Speaking of Rick Rubin, that same year, he broke new ground yet again.  He and Russell Simmons did the impossible by making stars out of a trio of white rappers.  The Beastie Boys were a hardcore punk group with an affinity for Hip-Hop, and Licensed to Ill made them household names.  Though broadly comedic, the lyrics and themes reveled in criminality.  On the album, the Beasties smoked dust, rolled “woolies,” got drunk, engaged in armed robberies, and mistreated women.

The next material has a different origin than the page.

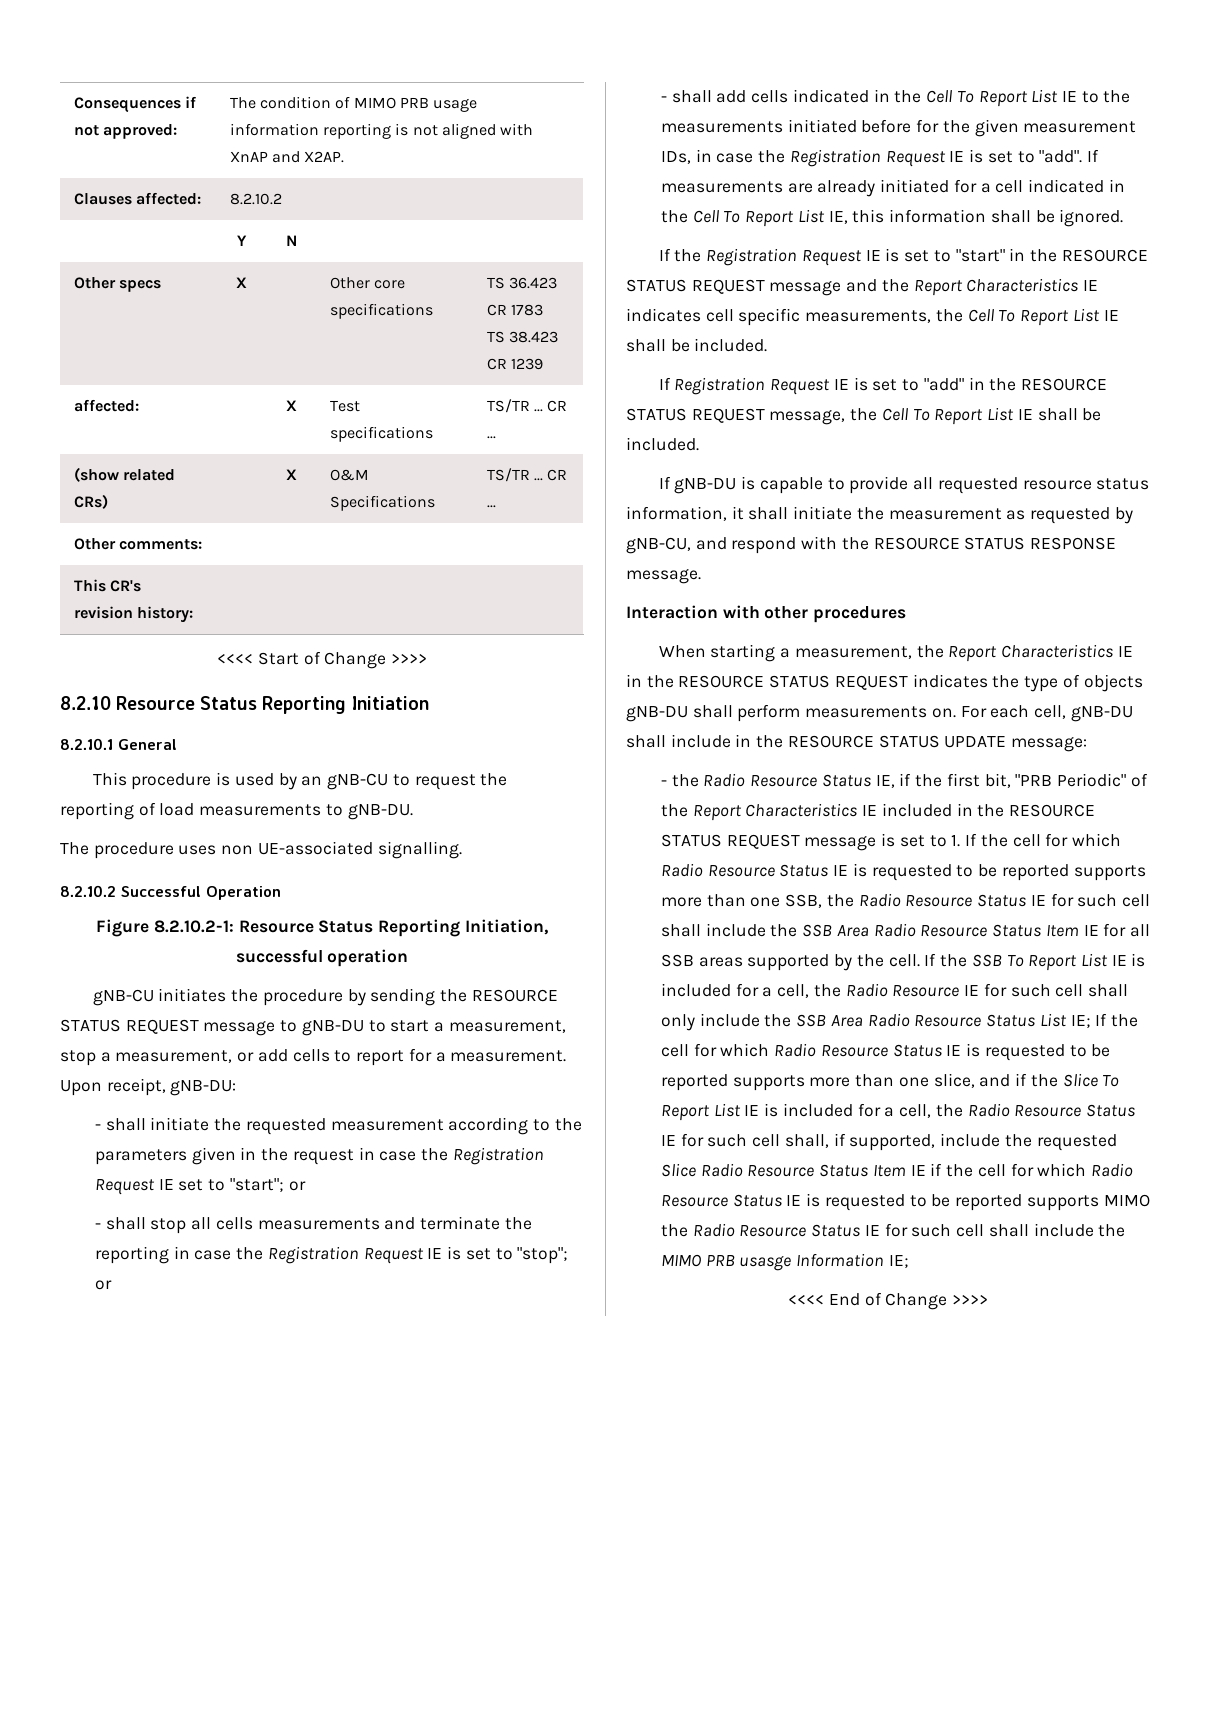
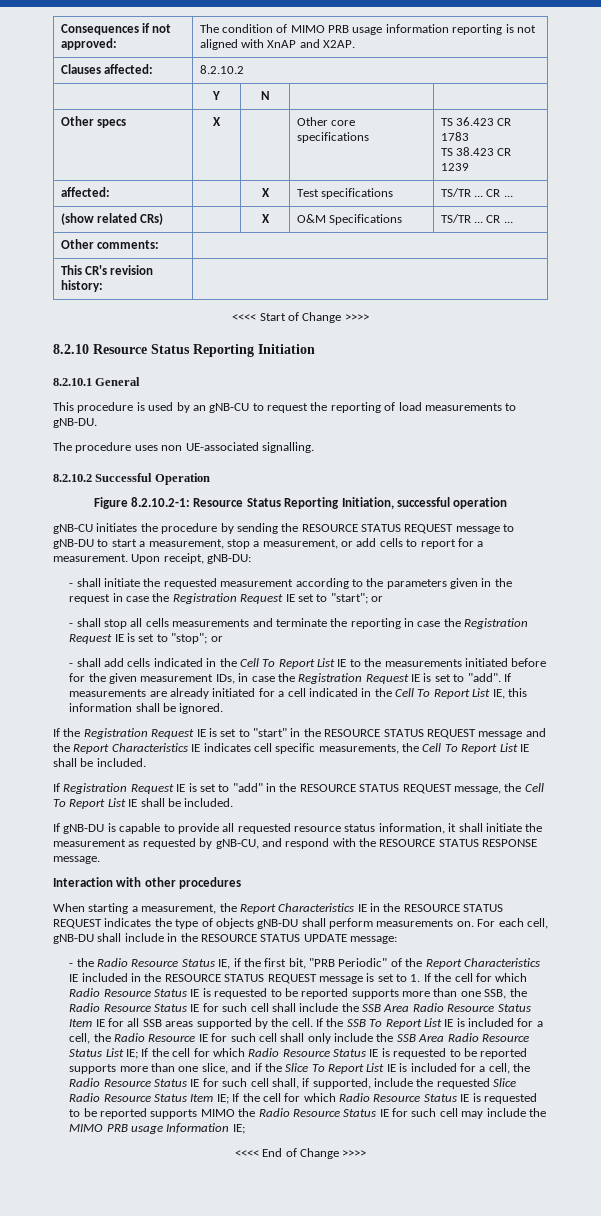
[910,1163,943,1176] IE if -> [216,1093,240,1104] IE; If
[988,1224,1029,1237] shall -> [461,1111,484,1119] may
[739,1256,792,1271] usasge -> [131,1126,164,1134] usage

In the borough of the Bronx, a duo by the name of Boogie Down Productions would up the ante further still.  Their classic diss record “South Bronx,” put them on the map.  However, the B-side contains an overlooked gem: the original version of ‘The “P” Is Free.”  Those who are only familiar with the remixed version will find it quite shocking.  It’s nothing like what anyone would expect from the “conscious” version of KRS-1 that we know today:

While BDP were extolling the sexual benefits of crack, Just-Ice was laying down a new blueprint for hardcore Hip-Hop.  An ardent member of the nation of Gods and Earths, Just-Ice was intimidation personified.  He took pleasure in the fear he inspired among his peers.  He dubbed himself the “Gangster of Hip-Hop” well before such proclamations became the norm.  He also had no qualms about cursing on his records, radio play be damned.

Ultimately, many of the songs mentioned here offered a prelude to what would widely come to be known as “Gangsta Rap.”  In the latter part of the 1980’s, it would become more pronounced and infinitely more popular.  Melle Mel, Too $hort, Schoolly D, Ice-T, Boogie Down Productions, Eazy-E and N.W.A, The Beastie Boys, and Just-Ice laid the groundwork for gangster music.  In its own way, it would be just as revolutionary and devastating as the crack trade.  It would also be treated similarly by the press, who would paint it as the scourge of humanity.